Gender expression is obviously cultural, but let’s think about gender identity. Let’s say you were the way that you are (however that is) and raise the quesiton of gender identity. How do you know what it is? You may run into the living room and tell your parents you’re a boy when you’re five, but how do you know what a boy is? Only from the outside, by observation of (other) boys. That’s cultural.

Now, there may or may not be a built-in tendency to behave a certain way and embody a certain personality structure and prioritize a set of personal goals; and they may or may not form an observable pattern in which most of the folks with XX chromosomes cluster around a different set of those things than most of the folks with XY chromosomes. The jury’s still out on that. Research that indicates a difference tends to get attention more than research that doesn’t, because the latter is a negative, not obviously distinguishable from a failure to find a result. (If I go fishing and catch a fish, it proves there are fish in yon stream; if I don’t catch a fish, it doesn’t prove there aren’t). And yet there are good solid studies supporting the probability that the male brain and female brain don’t have built-in variations of the type we associate with the concept of gender.

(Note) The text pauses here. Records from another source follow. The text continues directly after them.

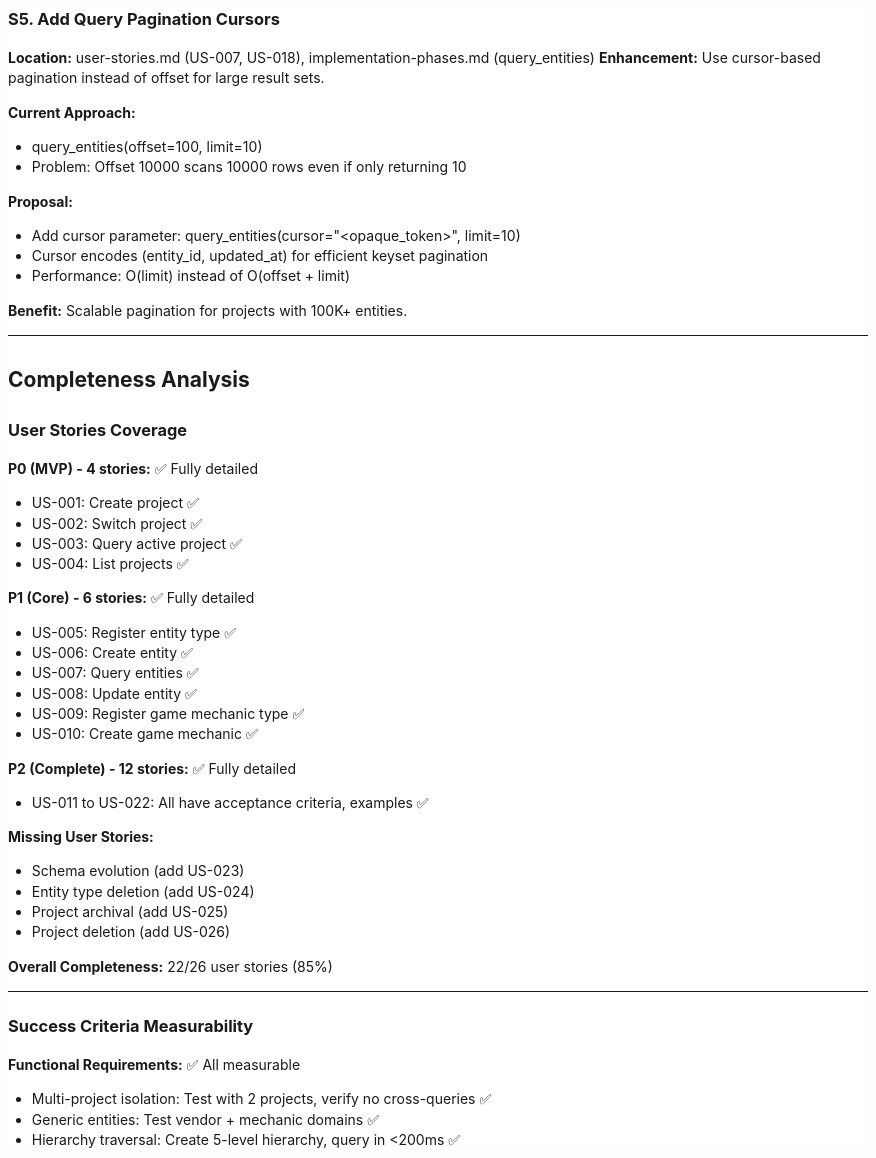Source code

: 
### S5. Add Query Pagination Cursors
**Location:** user-stories.md (US-007, US-018), implementation-phases.md (query_entities)
**Enhancement:** Use cursor-based pagination instead of offset for large result sets.

**Current Approach:**
- query_entities(offset=100, limit=10)
- Problem: Offset 10000 scans 10000 rows even if only returning 10

**Proposal:**
- Add cursor parameter: query_entities(cursor="<opaque_token>", limit=10)
- Cursor encodes (entity_id, updated_at) for efficient keyset pagination
- Performance: O(limit) instead of O(offset + limit)

**Benefit:** Scalable pagination for projects with 100K+ entities.

---

## Completeness Analysis

### User Stories Coverage

**P0 (MVP) - 4 stories:** ✅ Fully detailed
- US-001: Create project ✅
- US-002: Switch project ✅
- US-003: Query active project ✅
- US-004: List projects ✅

**P1 (Core) - 6 stories:** ✅ Fully detailed
- US-005: Register entity type ✅
- US-006: Create entity ✅
- US-007: Query entities ✅
- US-008: Update entity ✅
- US-009: Register game mechanic type ✅
- US-010: Create game mechanic ✅

**P2 (Complete) - 12 stories:** ✅ Fully detailed
- US-011 to US-022: All have acceptance criteria, examples ✅

**Missing User Stories:**
- Schema evolution (add US-023)
- Entity type deletion (add US-024)
- Project archival (add US-025)
- Project deletion (add US-026)

**Overall Completeness:** 22/26 user stories (85%)

---

### Success Criteria Measurability

**Functional Requirements:** ✅ All measurable
- Multi-project isolation: Test with 2 projects, verify no cross-queries ✅
- Generic entities: Test vendor + mechanic domains ✅
- Hierarchy traversal: Create 5-level hierarchy, query in <200ms ✅
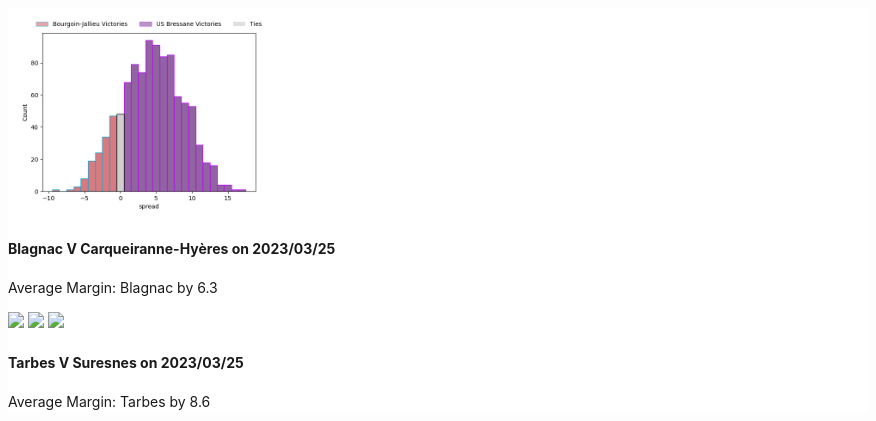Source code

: <img src="plots/spreads_US Bressane_V_Bourgoin-Jallieu_8.png" width="32%" />
</p>

#### Blagnac V Carqueiranne-Hyères on 2023/03/25


Average Margin: Blagnac by 6.3

<p float="left">
<img src="plots/performances_Blagnac_V_Carqueiranne-Hyères_8.png" width="32%" />
<img src="plots/resultbar_Blagnac_V_Carqueiranne-Hyères_8.png" width="32%" />
<img src="plots/spreads_Blagnac_V_Carqueiranne-Hyères_8.png" width="32%" />
</p>

#### Tarbes V Suresnes on 2023/03/25


Average Margin: Tarbes by 8.6

<p float="left">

I did not choose to be genderqueer, but as I wrote 3 days ago in a blog post, I observed typical male folks to be different from me and disapproved of them in a rather judgmental way pretty damn early, already crafting the opinion that I was glad I wasn’t like them. I thought it was social because I was being pestered to be more like they were, with sufficient intensity to explain why the other male kids were acting that way: going along with the social pressure, wanting to be accepted and to fit in.

I’m not saying I was not wired to be different from them, but I don’t need to believe that I am in order for my identity to be valid. And I can outgrow my narrow hatred of them as weird different normies without needing to believe they can’t help it because they were born that way – I can get over the notion that my way of being in the world is superior to theirs in the first place.